Note†††††††††††† The above is not true when you use a tick-based compression (Tickbar) in your chart, as this kind of data compression canít use a linear time scale per definition.

Finance charts do not need specific additional settings; you can however change the colors used in the chart: See Changing the Line Style and Color-Coding Price Relations, Intervals or Trends.

Line charts

In line charts, only the Close prices of the symbol are shown. Each Close price is plotted as a data point, and the points are then connected with a continuous, smoothed line.

This is the most basic chart type. It offers a simple, uncluttered view of the price development of a symbol.

Bar charts

In bar charts, the Open, High, Low and Close prices of a symbol are shown. Each data point consists of these four prices. The High and Low prices are at the upper and lower boundaries of a bar. The Open price is shown at the left side of the bar, and the Close price at the right side.

This chart type is widely used. It offers more information about the price development of a symbol than the line chart in a condensed view.

Candlestick charts

Candlestick charts, like bar charts, also show the Open, High, Low and Close prices of a symbol. A candlestick consists of a body, that is drawn between the Open and Close prices, an upper shadow (High) and a lower shadow (Low). The body is green if the Close price is higher than the Open price, and red if the Close price is lower than the Open price. If the Open and Close prices are equal, the candlestick has no body and is shown in a different color.

Candlestick charts were originally used in Japan since the 18th century. They have since become very popular. In essence, the show the same information as a bar chart, but in a different visual format. With candlestick charts, you can look for chart patterns like the Hammer or the Morning Star (for details about the available studies, consult the Study Reference).

Point charts

Point charts plot the Close prices of a symbol as points. This chart type is similar to the line chart, in that each Close price is plotted as a data point. In contrast to line charts, the separate data points are not connected with a line.

This chart type offers the same information as a line chart.

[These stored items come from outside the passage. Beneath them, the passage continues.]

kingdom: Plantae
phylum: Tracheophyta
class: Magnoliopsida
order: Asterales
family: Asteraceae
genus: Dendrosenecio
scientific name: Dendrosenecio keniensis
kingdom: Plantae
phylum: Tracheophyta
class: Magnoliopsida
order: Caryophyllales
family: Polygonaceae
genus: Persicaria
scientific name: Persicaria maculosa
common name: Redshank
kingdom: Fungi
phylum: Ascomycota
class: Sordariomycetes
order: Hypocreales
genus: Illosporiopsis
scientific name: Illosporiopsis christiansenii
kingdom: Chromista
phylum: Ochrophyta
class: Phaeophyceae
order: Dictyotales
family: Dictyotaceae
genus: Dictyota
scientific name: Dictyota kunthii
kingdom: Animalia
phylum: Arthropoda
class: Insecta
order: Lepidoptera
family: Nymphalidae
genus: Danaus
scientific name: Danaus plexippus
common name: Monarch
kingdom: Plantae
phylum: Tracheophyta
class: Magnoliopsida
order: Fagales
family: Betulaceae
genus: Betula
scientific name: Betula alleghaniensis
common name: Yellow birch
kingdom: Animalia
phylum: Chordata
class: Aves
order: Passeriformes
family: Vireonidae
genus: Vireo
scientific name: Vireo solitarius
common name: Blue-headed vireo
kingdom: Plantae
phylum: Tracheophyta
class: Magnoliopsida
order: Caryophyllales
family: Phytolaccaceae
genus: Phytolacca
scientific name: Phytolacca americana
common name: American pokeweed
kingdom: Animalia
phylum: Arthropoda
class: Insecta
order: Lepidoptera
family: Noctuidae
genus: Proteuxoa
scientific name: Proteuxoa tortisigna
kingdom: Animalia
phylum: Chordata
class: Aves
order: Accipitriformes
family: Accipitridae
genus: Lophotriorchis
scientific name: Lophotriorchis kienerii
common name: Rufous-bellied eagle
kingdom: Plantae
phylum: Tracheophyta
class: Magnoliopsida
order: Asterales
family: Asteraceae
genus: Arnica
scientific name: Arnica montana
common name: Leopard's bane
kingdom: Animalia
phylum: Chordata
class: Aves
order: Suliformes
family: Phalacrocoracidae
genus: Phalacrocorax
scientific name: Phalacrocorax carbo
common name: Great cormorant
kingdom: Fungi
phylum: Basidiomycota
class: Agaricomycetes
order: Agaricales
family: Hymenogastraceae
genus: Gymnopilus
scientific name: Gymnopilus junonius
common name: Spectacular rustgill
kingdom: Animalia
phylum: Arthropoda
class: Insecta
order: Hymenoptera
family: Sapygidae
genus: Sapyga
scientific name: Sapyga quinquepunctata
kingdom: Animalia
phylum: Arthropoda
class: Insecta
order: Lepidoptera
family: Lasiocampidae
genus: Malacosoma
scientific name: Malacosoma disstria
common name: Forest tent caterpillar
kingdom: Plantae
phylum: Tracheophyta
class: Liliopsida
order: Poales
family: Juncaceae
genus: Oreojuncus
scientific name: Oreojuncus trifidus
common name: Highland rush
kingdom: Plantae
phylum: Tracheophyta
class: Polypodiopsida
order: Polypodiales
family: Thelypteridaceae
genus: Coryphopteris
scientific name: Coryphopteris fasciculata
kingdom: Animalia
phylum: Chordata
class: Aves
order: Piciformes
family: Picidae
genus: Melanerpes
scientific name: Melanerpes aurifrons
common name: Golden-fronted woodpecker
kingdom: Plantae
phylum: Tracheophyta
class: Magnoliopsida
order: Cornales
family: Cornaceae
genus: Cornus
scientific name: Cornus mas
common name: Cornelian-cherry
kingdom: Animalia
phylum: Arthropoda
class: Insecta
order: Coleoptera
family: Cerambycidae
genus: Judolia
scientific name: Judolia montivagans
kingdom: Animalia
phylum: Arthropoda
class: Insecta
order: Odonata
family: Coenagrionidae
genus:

It does not add any data to form a line, though.

Histogram charts

Histogram charts show the Close prices of a symbol as vertical columns.

This chart type offers the same information as a line or point chart in a different visualization.

Stair Step charts

In stair step charts, the Close prices of a symbol are plotted as steps. This chart type is similar to the line chart, except that the data points are connected with rectangular lines (steps) instead of a smoothed line.

This chart type offers the same information as a line, point or histogram chart in a different visualization.